S58 COMMUNITIES & ICT

The Emerging Role of Civil Society in the Information Society – Australian Civil Society Engagement in the WSIS Process

Taylor W1*, Johanson G2*

1. Cape Peninsula University of Technolgy, Cape Town, South Africa
2. Monash University, Melbourne, Victoria, Australia

The World Summit on the Information Society (WSIS) is the largest peace-time Summit to be conducted by the UN. It held its first main meeting in 2003 in Geneva, and the second will be held in Tunis in 2005. A group of academic researchers in two Australian centres undertook to lead a consultative research process involving concerned Australian individuals and groups to create a statement as input to WSIS1, and a Draft Strategy report as input to WSIS2, which encapsulate the expectations and aspirations of a nascent ‘civil society’ in Australia.

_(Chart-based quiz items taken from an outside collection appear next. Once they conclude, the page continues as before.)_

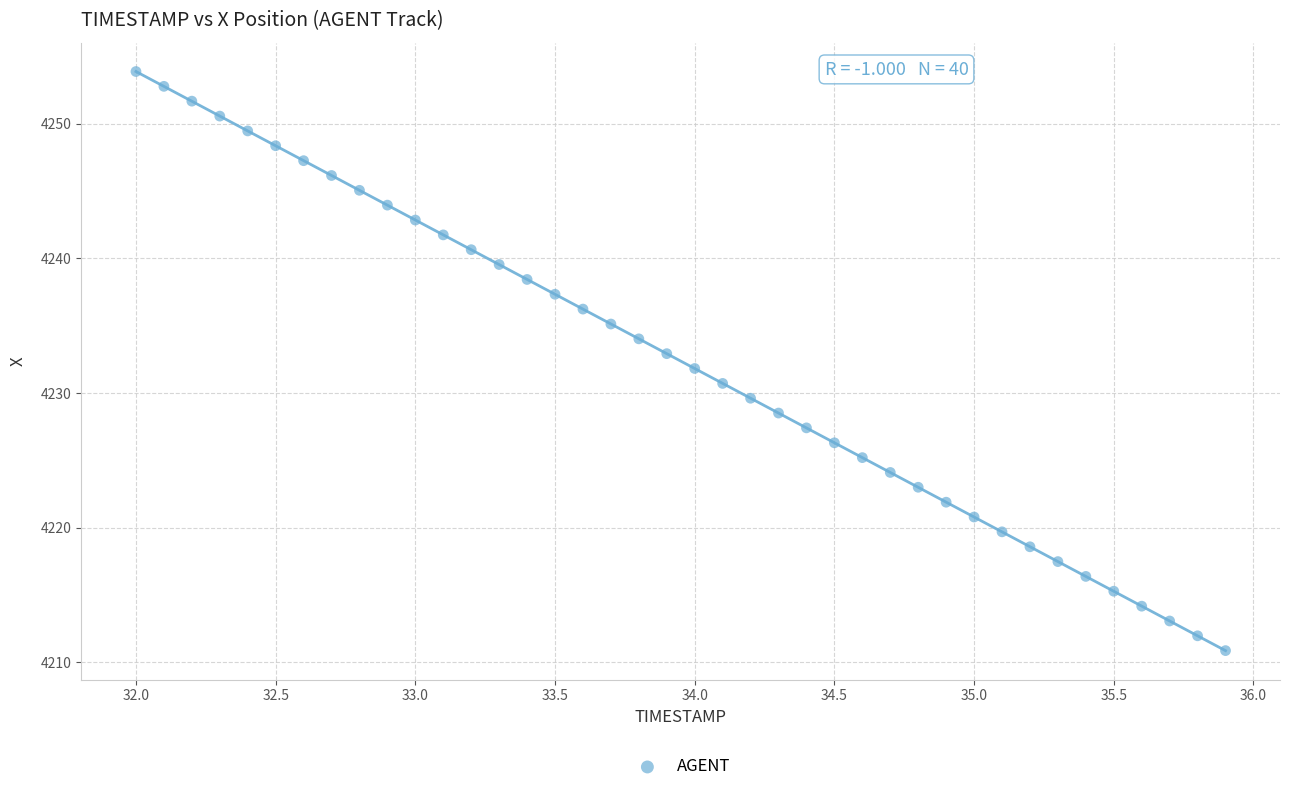

What is the range of Y values (max minus min)?

43.0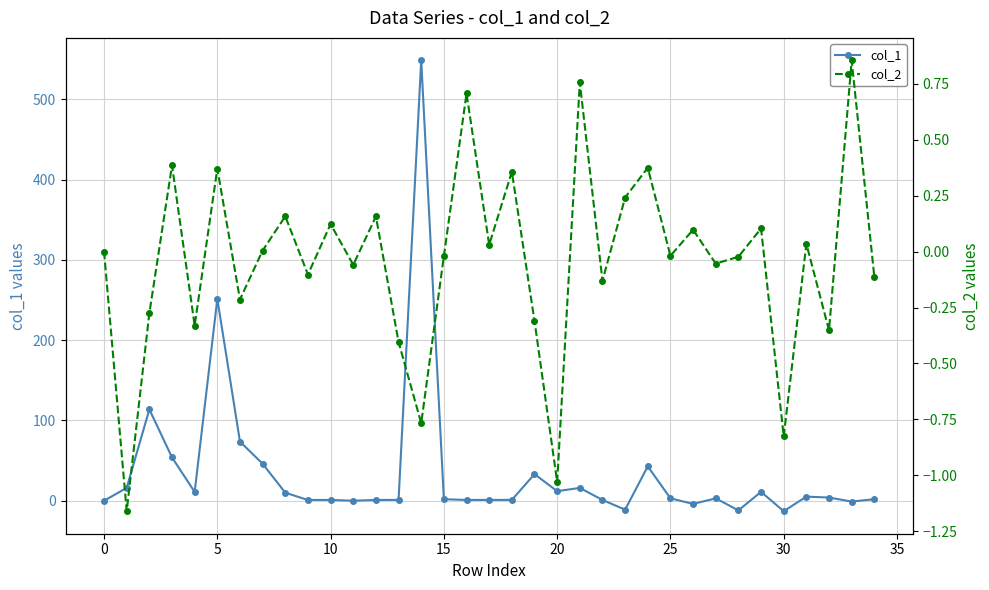

How many values in the col_1 series are below 2?

17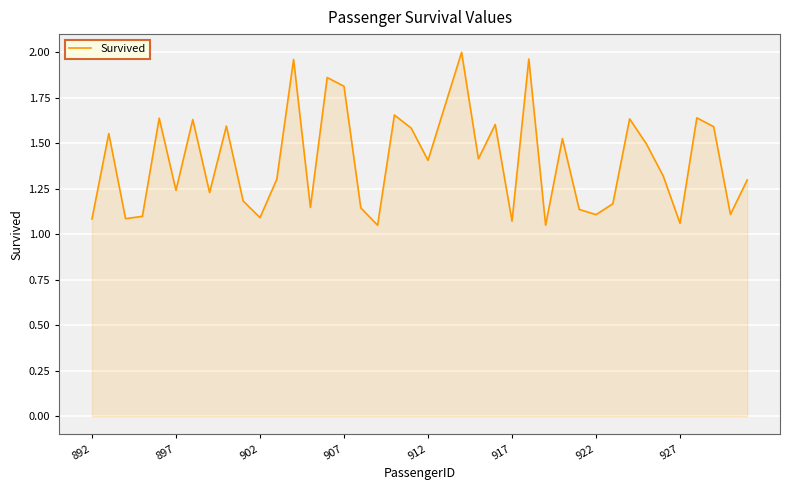

True or false: the data shows 1.8 at 917.

False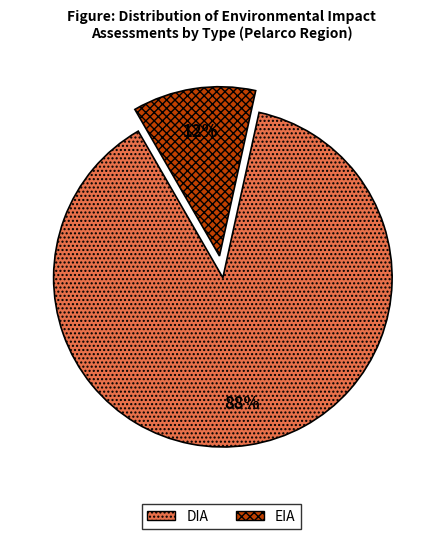

Which category has the smallest portion of the pie?

EIA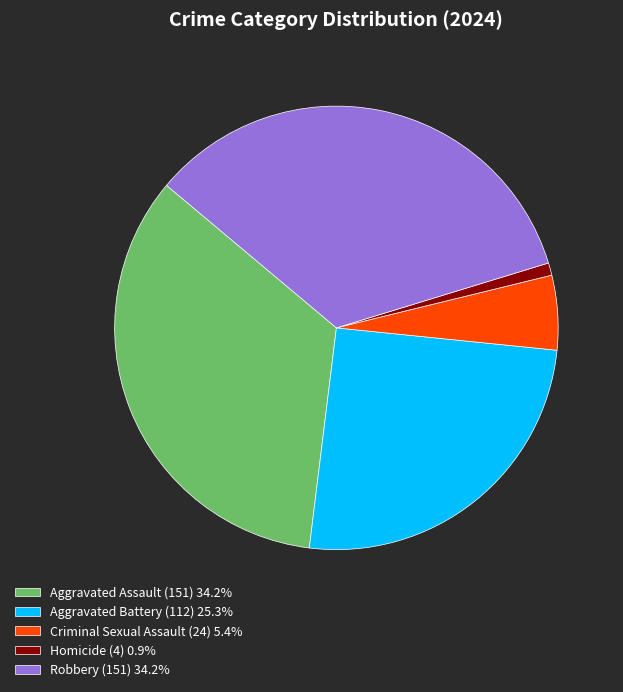

Approximately how many times larger is the value at Robbery (151) 34.2% compared to Aggravated Battery (112) 25.3%?

1.3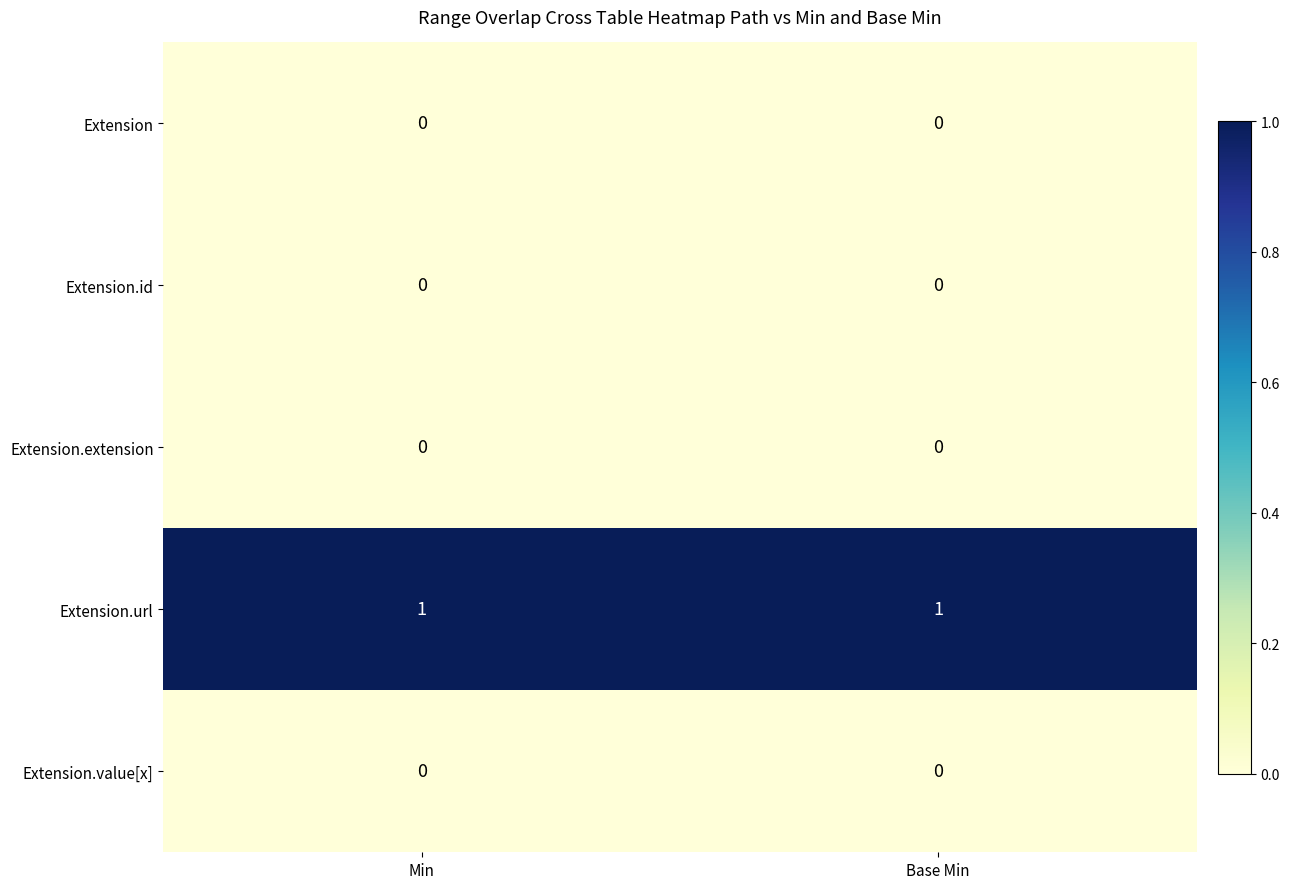

Is it true that Extension.extension equals 0 at Min?

True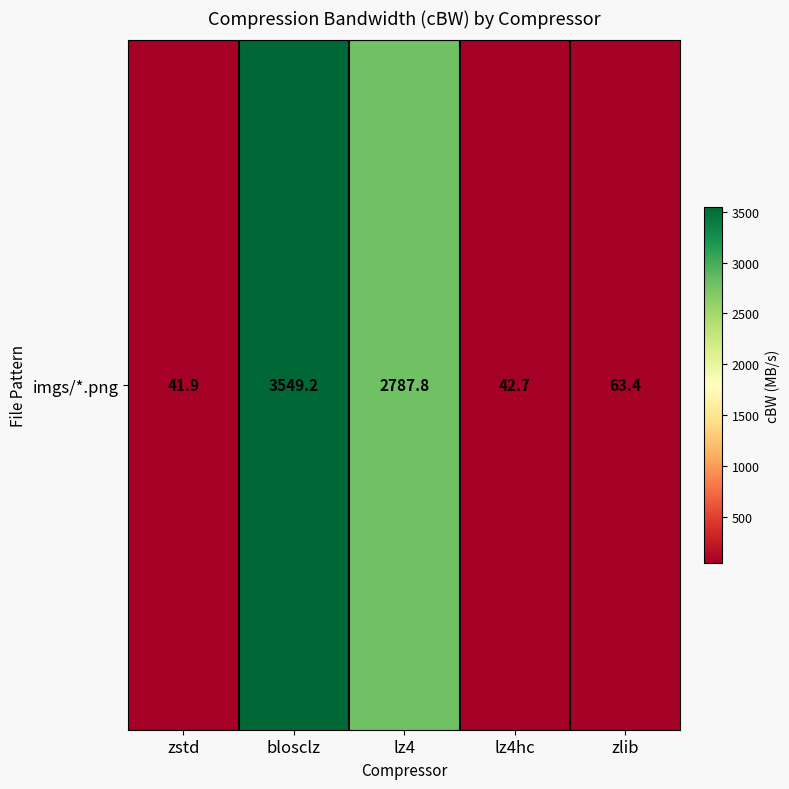

How many values are below 63?

2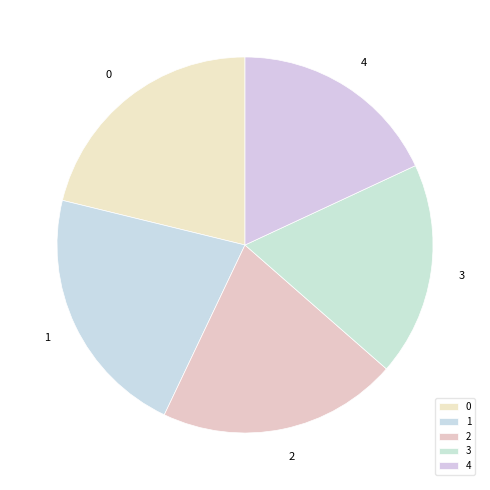

Is there a majority slice in this chart?

No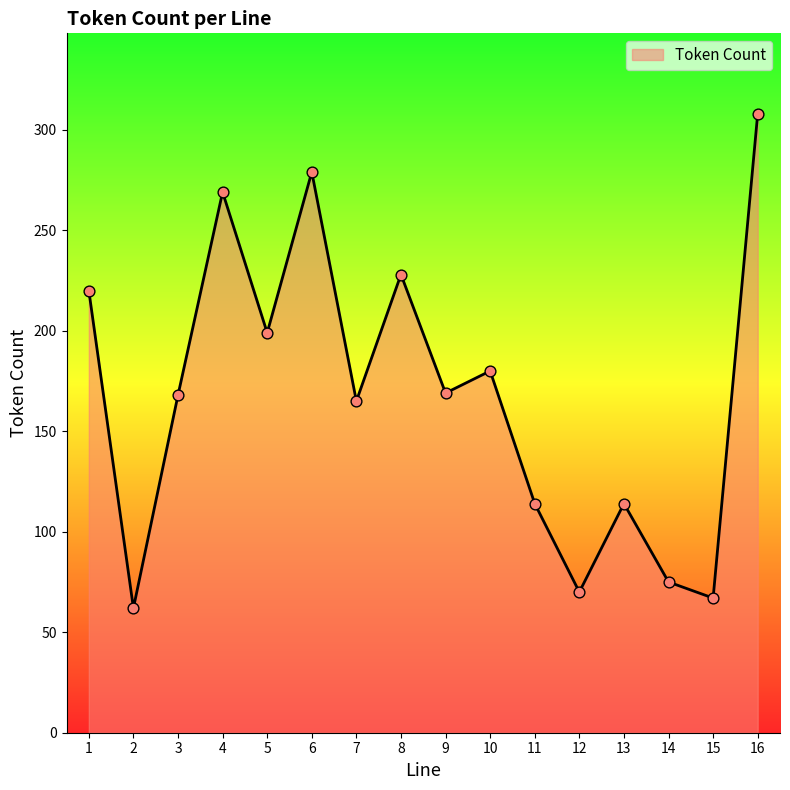

Which has a higher value, 6 or 7?

6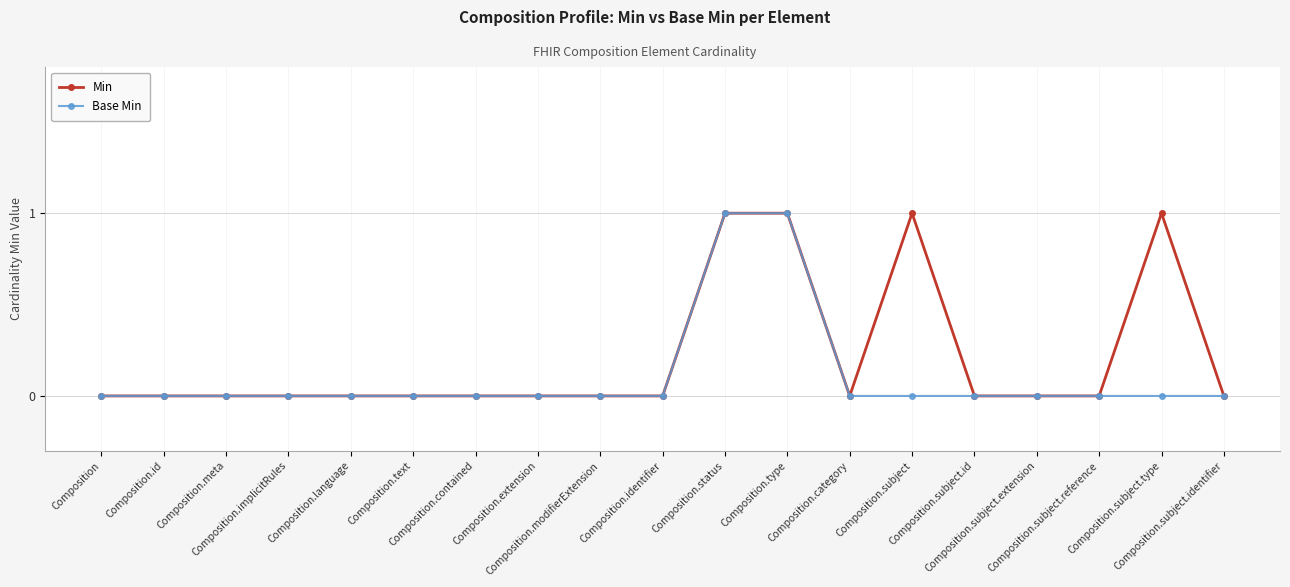

Is it true that Min equals -1 at Composition.meta?

False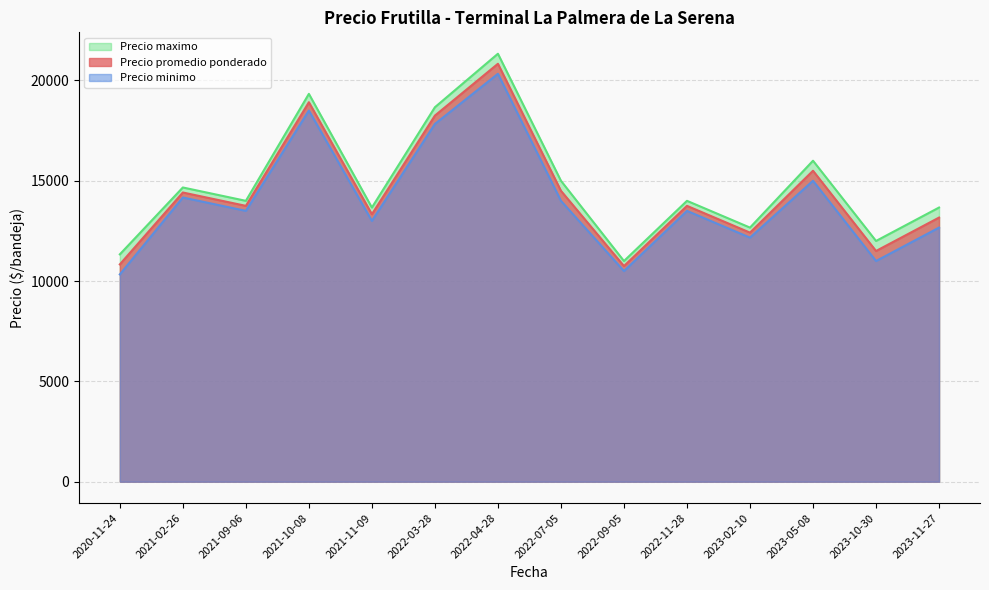

Rank the series by their average value, from lowest to highest.

Precio minimo, Precio promedio ponderado, Precio maximo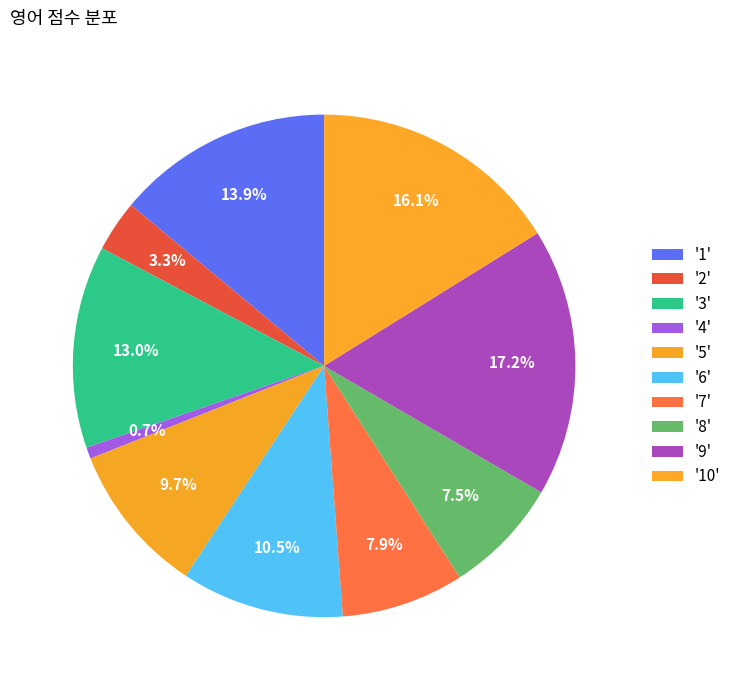

Count the number of slices in the pie.

10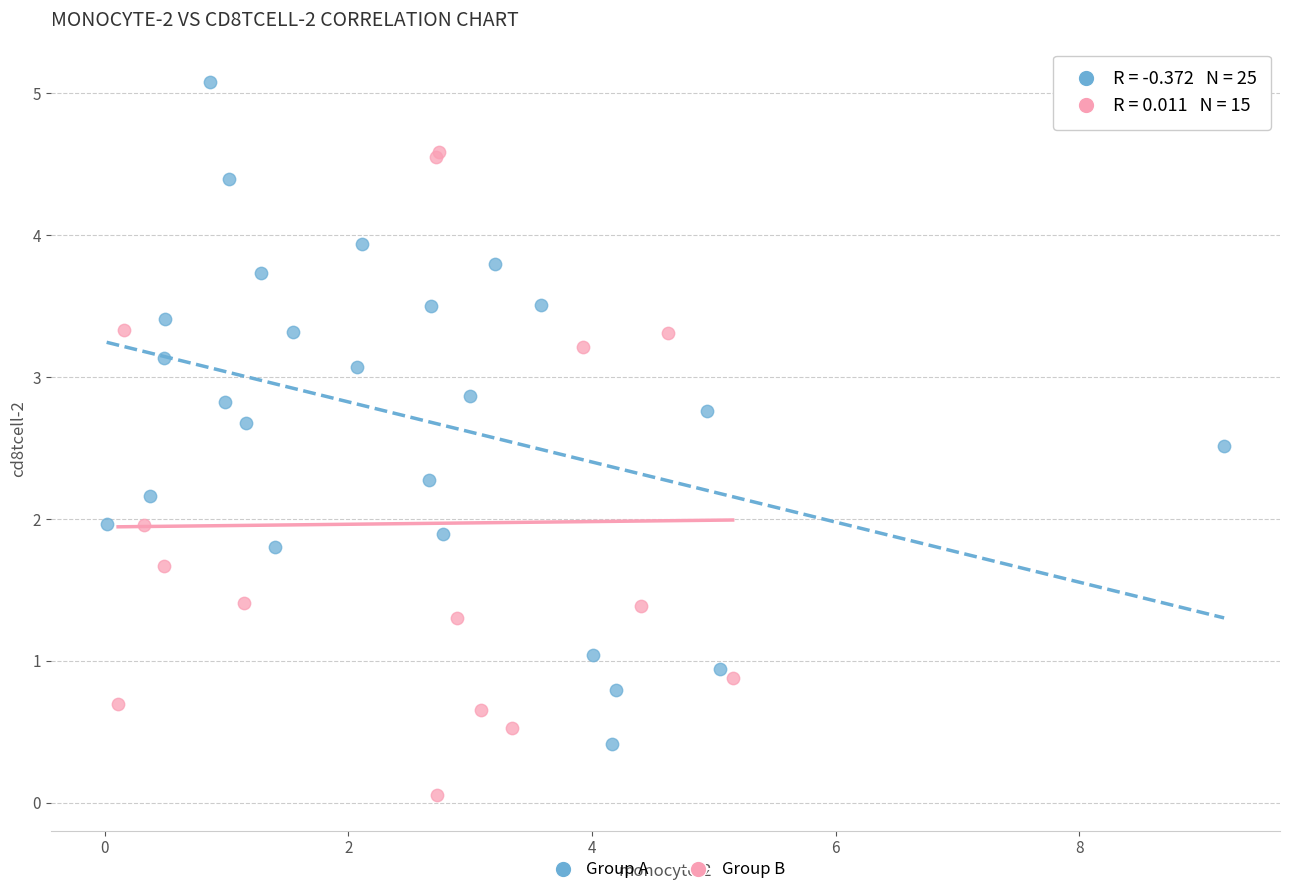

Which series has the widest spread of Y values?

Group A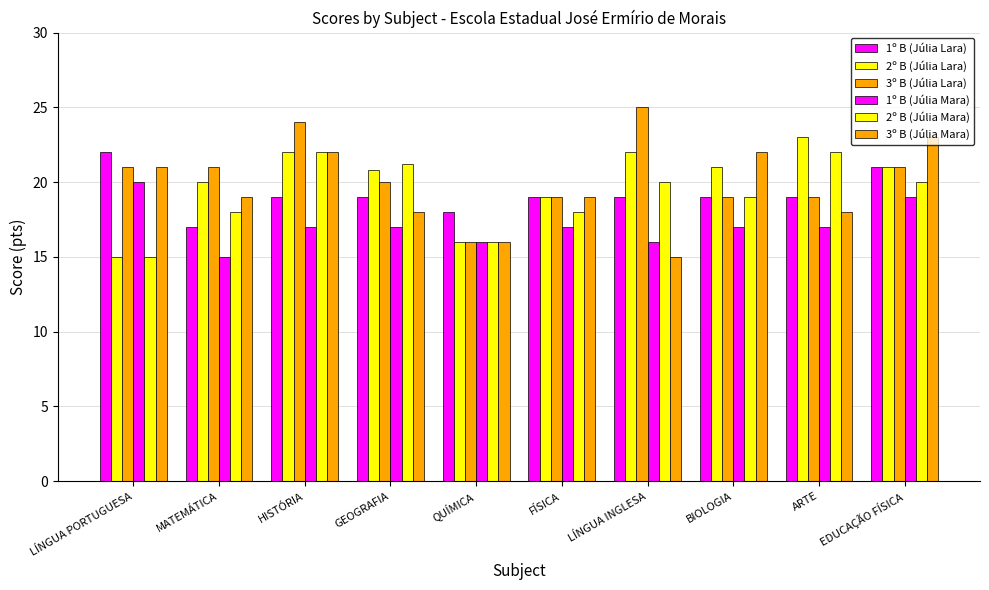

The 2º B (Júlia Mara) series shows 18.0 at FÍSICA. True or false?

True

The two academic groups – the Centre for Community Networking Research (CCNR) at Monash in Melbourne, and the COIN Internet Academy, at Rockhampton, in Queensland – coordinated the establishment of the Roundtable for Australian Civil Society (RACS). RACS participants were drawn from a wide range of civil society backgrounds. The findings of the RACS research process are intended not only as inputs to WSIS but also to Australian policy development on the information economy.

Civil society has not been a widely-used term in the Australasian region of the globe, so an initial phase of engagement in the RACS process was to determine what it meant to Australians, and in what forums it was articulated. The WSIS program has been conducted by the International Telecommunications Union (ITU) on behalf of the United Nations (UN). As a global platform for government, business and civil society to engage as partners in development of policy and to share experiences of successful practice, WSIS aimed to improve global access, and equity in digital inclusion in the widespread use of Information and Communication Technologies (ICT).

The international acknowledgement of the necessity of engagement of ‘civil society’ as an equal partner with business and government was a refreshingly innovative way to stimulate energetic debate. The concept of civil society as a basis for community engagement had neither form nor function in many places. Development of the RACS process for the WSIS has been supported by the Australian government, which values for civic input.

Using Participative Action Research (PAR) and Grounded Theory (GT), this paper reports on the two-part RACS research process and interprets the findings in terms of the emergence of civil society as a stakeholder in ICT policy development in Australia. It examines some of the underlying issues of identification of civil society, describes opinions about Australia’s global role, and makes recommendations about necessary future strategies to enhance engagement. These researchers are concerned about the ongoing lack of WSIS interest in reflective practice, which they believe should parallel the mass of consultations occurring on other topics of permanent global significance.